Estaba eufórica de que finalmente hubiera regresado a casa.

Después de que Heidi se fue, Zain me miró y dijo suavemente:
—¿Por qué no subes a descansar?

No especificó a qué habitación se refería.

Sin importar qué, no pondré un pie en la habitación de Zain.

Solo murmuré «mm» y empecé a subir las escaleras sin mirar atrás.

La mirada de Zain permaneció fija en mí, y cuando llegué a la escalera, algo se encendió en sus ojos.

En unos pocos pasos rápidos, me alcanzó y me levantó en sus brazos.

Apenas registré lo que sucedió —de repente estaba en el aire.

Sobresaltada y aterrorizada de caer, el instinto me hizo agarrarme del cuello de Zain.

En ese instante, estábamos pegados, nuestros rostros a escasos centímetros de distancia.

Zain inclinó su cabeza, su mandíbula rozando suavemente contra mis labios.

Sentí su mandíbula rozar mi boca y aparté la cabeza instantáneamente.

Zain mostró una sonrisa maliciosa, su voz goteando un peligroso tono juguetón.

—¿Qué, ahora me tienes miedo?

Me negué a mirarle a los ojos.

—No te tengo miedo.

Zain se rio, divertido.

—Si eso es cierto, ¿entonces por qué no me miras?

Dudé antes de finalmente levantar la mirada hacia la suya.
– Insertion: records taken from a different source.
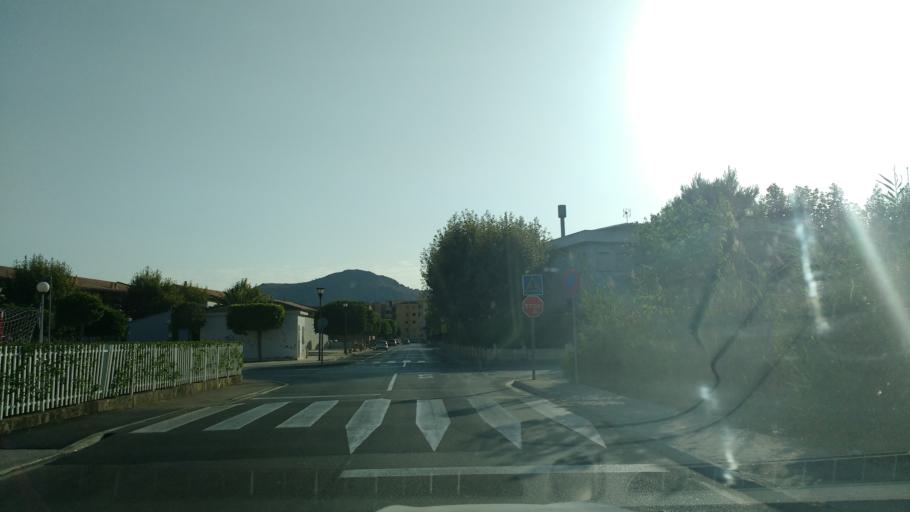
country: ES
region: Balearic Islands
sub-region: Illes Balears
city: Port d'Alcudia
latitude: 39.8417
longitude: 3.1255
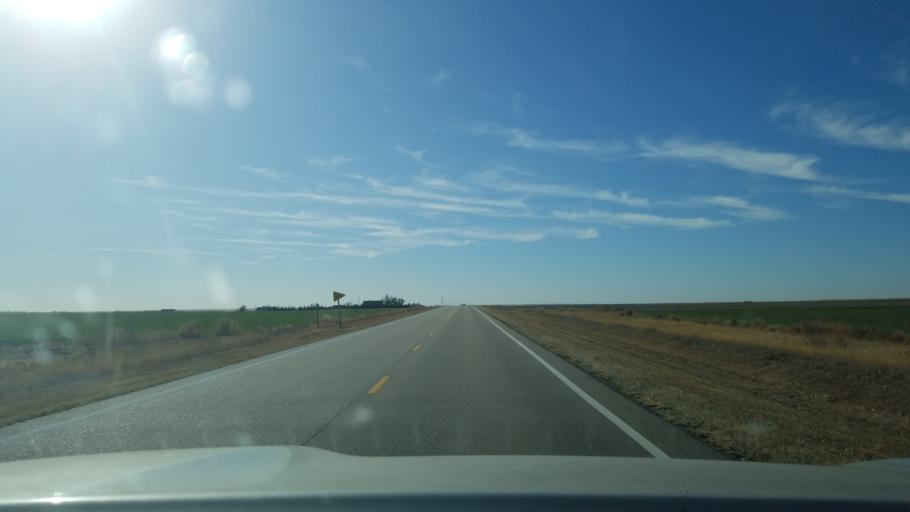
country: US
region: Kansas
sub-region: Ness County
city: Ness City
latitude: 38.3382
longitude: -99.8977
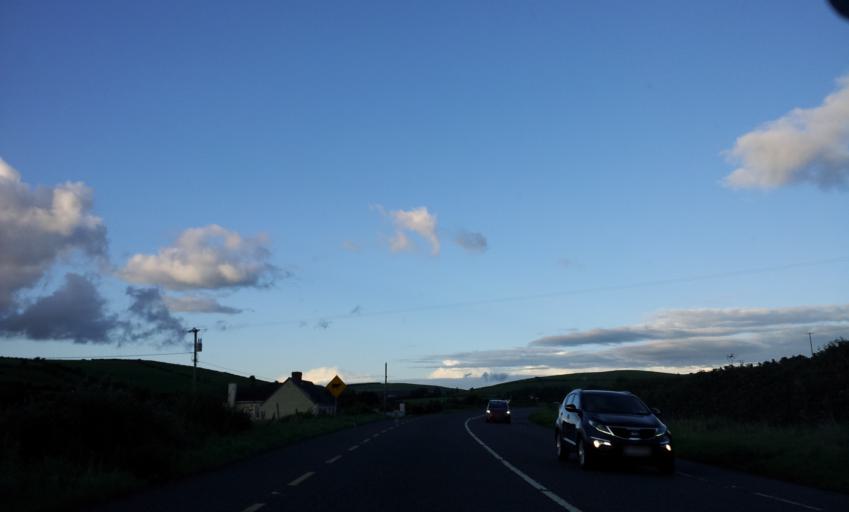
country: IE
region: Munster
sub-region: County Limerick
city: Newcastle West
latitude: 52.4063
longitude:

Al encontrarme con su mirada, mi voz salió baja y tensa.

—Zain, no necesitamos hacer esto.

Bájame —puedo caminar por mí misma.

Zain no me soltó.

En cambio, bajó la cabeza, acercándose más —sus labios tan cerca de los míos que el aire prácticamente crepitaba de tensión, como si estuviera probando si le dejaría cruzar esa línea.

Pero justo cuando se movió para el beso real, instintivamente me aparté, esquivándolo en el último segundo posible.

Sus labios rozaron mi mejilla en su lugar.

Zain se quedó quieto, su ceño frunciéndose más, sombras parpadeando en su rostro.

Por un momento, incluso él pareció aturdido y perdido.

Una vez, apenas me había notado —no valía la pena su tiempo.

Pero ahora, enfrentado a perderme para siempre y verme encontrar la felicidad en otro lugar, Zain se encontró de repente, desesperadamente reacio a dejarme ir.